Il Papa può dire questo perché la Chiesa è presente nei Paesi di partenza, in quelli di transito e in quelli arrivo con le sue attività di supporto umanitario e spirituale. La rete delle organizzazioni e dei movimenti religiosi cattolici offre sostegno a tutti a prescindere dalla nazionalità e dalla confessione religiosa, si tratta un’attività che porta il clero e i volontari laici a fare esperienza della crudeltà e del cinismo dei trafficanti di uomini. Il Papa con il discorso dopo l’Angelus dal Palazzo Apostolico dice chiaramente che non possono esserci giustificazioni o compromessi con chi depreda, sfrutta, impoverisce e mette a repentaglio la vita di cerca un futuro migliore per sé e per i propri figli.

Per la Chiesa cattolica l’accoglienza è un presupposto imprescindibile così come la ricerca e il salvataggio delle persone che attraversano il mare eppure anch’essa riconosce chiaramente la pericolosità di questo canale dell’immigrazione e dei criminali “che dispongono della vita degli altri”, per questo chiede di fermarlo. Il Santo Padre non ha mai disgiunto il dovere della solidarietà e quello della legalità ed è ben consapevole che l’uno regge l’altro se si vuole perseguire il vero bene comune. Un approccio meramente legalitaristico è destinato a fallire tanto quanto uno fondato solo sull’accoglienza senza se e senza ma.

La repressione dei fenomeni criminosi che permeano le rotte migratorie non spetta però alla Chiesa.

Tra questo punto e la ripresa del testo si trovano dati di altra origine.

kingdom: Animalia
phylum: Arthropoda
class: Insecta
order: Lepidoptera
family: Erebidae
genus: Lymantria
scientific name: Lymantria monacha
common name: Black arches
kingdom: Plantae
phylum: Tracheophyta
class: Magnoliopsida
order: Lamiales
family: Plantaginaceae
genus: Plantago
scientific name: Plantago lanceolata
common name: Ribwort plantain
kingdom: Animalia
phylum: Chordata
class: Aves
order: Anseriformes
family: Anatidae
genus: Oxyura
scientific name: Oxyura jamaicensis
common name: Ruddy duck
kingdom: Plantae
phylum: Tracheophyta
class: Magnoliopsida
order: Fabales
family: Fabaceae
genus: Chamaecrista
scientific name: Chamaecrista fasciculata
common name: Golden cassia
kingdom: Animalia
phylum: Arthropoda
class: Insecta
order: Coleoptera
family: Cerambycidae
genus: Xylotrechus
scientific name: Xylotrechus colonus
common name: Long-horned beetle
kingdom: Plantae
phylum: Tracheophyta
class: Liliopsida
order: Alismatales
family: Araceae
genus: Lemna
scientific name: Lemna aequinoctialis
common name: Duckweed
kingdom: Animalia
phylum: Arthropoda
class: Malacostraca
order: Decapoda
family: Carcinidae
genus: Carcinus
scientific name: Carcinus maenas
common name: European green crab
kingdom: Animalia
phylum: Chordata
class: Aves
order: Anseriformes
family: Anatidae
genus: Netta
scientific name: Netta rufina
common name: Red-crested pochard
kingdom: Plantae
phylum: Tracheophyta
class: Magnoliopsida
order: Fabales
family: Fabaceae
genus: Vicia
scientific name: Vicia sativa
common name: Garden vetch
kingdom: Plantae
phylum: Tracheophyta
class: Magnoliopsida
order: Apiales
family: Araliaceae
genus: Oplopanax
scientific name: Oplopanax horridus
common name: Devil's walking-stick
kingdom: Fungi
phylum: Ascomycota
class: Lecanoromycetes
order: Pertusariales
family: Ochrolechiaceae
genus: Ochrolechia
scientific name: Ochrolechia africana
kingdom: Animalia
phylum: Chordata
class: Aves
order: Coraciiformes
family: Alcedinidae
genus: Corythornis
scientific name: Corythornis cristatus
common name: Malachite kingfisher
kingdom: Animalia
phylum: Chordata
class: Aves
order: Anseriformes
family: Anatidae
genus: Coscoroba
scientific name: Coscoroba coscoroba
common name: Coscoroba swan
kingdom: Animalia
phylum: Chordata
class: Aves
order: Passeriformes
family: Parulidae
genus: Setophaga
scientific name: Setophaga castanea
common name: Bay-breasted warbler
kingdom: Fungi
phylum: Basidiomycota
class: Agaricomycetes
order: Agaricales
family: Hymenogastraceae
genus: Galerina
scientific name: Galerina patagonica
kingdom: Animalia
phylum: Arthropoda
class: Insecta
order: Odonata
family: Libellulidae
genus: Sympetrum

Le inchieste giornalistiche ci hanno mostrato i metodi e i volti di queste organizzazioni criminali e le polizie europee sanno bene dove e come operano ma i rari interventi non riescono nemmeno a scalfire il volume di affari dei trafficanti. Bisogna considerare inoltre che gli Stati di partenza dei barconi (principalmente Libia, Tunisia e Turchia) chiudono gli occhi per convenienza, migliore delle ipotesi l’immigrazione illegale diventa per loro un modo per allentare la pressione dei più poveri, nei casi peggiori invece si usano i viaggi dei migranti e le tragedie del mare per fare pressioni politiche sui Paesi Occidentali. Poi ci sono anche le connivenze tra i membri delle istituzioni e i trafficanti. A lucrare sono inoltre le mafie e gli imprenditori senza scrupoli dei Paesi di arrivo, che nell’immigrazione clandestina trovano un serbatoio di manodopera a basso costo da usare nei campi o nei traffici illeciti nelle grandi città. Porre fine a questo nuovo mercato degli schiavi che fa leva sulle speranze di chi affronta il mare è un dovere morale di tutta l’Unione Europea tanto quanto aprire corridoi umanitari per le popolazioni colpite da crisi umanitarie.